I have a $d$-uniform hypergraph on $n$ vertices with $k$ hyperedges, where $d << k$ and $n = 4k d^2$ or so. The hyperedges are placed independently uniformly at random. I would like to have a handle on the behavior of the sizes of the connected components. By "size" I refer to the number of edges in the component, but understanding the number of vertices would be fine too.
For instance, if $X$ is the size of the component containing the first hyperedge, it seems like we should have $\Pr[X > t] < 1/2^t$. This is because each hyperedge has a less than $1/4$ chance of intersecting any other hyperedge, so this seems like some sort of exponentially decaying branching process.
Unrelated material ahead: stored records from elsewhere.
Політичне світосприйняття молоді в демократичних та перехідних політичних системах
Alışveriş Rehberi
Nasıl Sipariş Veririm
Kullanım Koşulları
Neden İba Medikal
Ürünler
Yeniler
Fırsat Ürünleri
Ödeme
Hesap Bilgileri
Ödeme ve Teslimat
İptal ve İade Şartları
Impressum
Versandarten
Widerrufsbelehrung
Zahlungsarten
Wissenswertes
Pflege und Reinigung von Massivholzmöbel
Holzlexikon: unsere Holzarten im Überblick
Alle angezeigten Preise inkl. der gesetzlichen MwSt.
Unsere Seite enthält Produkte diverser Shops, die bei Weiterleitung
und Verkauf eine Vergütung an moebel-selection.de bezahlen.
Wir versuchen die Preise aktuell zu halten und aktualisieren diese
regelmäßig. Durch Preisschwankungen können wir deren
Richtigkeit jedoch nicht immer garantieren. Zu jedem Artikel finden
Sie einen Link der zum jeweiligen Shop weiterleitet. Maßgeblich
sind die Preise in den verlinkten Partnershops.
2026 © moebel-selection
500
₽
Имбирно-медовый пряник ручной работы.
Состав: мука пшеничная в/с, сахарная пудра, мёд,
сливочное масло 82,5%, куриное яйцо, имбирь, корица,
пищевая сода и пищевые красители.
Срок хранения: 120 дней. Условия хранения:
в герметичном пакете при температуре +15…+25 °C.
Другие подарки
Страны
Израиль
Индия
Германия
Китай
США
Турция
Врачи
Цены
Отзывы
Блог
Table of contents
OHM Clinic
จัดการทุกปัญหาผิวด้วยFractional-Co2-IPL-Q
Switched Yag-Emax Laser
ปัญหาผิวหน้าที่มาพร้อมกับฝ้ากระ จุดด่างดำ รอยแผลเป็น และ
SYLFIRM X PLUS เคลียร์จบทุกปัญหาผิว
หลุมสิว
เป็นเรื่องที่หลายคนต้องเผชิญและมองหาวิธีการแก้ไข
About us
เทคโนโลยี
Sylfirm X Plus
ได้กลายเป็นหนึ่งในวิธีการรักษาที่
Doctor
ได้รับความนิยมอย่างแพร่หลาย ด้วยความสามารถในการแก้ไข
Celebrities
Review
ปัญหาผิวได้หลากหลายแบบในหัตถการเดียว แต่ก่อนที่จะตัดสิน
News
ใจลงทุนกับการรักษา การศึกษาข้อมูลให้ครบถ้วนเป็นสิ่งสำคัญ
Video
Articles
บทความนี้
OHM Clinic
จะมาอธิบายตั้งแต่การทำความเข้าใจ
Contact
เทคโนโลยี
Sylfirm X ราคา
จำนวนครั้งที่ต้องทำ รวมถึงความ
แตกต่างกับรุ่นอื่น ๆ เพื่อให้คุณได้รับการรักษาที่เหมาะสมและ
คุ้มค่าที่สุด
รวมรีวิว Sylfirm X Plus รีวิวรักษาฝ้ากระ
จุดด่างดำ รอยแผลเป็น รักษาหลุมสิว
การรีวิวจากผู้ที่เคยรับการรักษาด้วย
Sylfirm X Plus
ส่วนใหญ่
Furthermore, it seems like there should be a negative association among component sizes: the larger one component is, the smaller the other ones are. Suppose I give each component in the graph a unique random label in $[k]$, and let $Y_i$ be the size of the component labeled $i$ (or 0 if no component has label $i$). Then I expect that $E[Y_i | Y_j = t]$ for $j \neq i$ is decreasing in $t$. Moreover, I expect that the random variable $(Y_i | Y_j = t)$ is decreasing in $t$: the variable with small $t$ dominates the variable with large $t$.
But I'm not sure how to rigorously show either property.